### DATA RECORDS

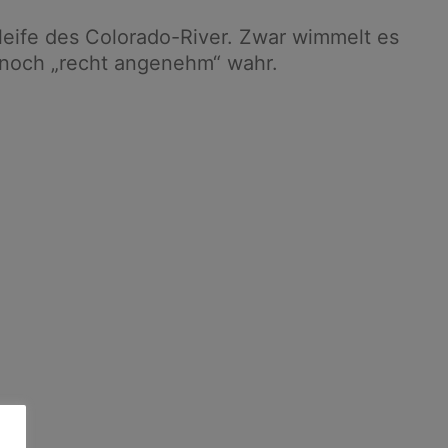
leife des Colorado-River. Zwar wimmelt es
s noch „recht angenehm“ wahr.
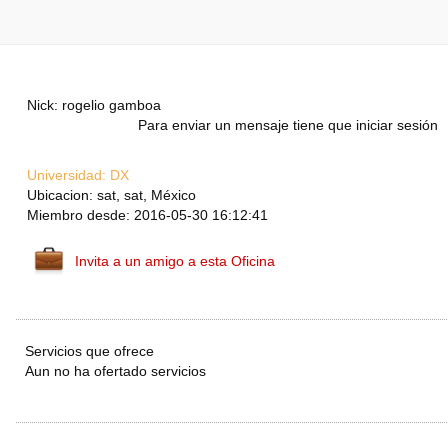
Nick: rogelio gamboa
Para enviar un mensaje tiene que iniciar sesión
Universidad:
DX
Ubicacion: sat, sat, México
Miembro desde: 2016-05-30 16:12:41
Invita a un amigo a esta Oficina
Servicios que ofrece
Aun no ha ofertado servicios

######

TASK REQUIREMENTS: Leave the pictures out and reproduce all of the records exactly.

RESPONSE AREA:
leife des Colorado-River. Zwar wimmelt es
s noch „recht angenehm“ wahr.
Nick: rogelio gamboa
Para enviar un mensaje tiene que iniciar sesión
Universidad:
DX
Ubicacion: sat, sat, México
Miembro desde: 2016-05-30 16:12:41
Invita a un amigo a esta Oficina
Servicios que ofrece
Aun no ha ofertado servicios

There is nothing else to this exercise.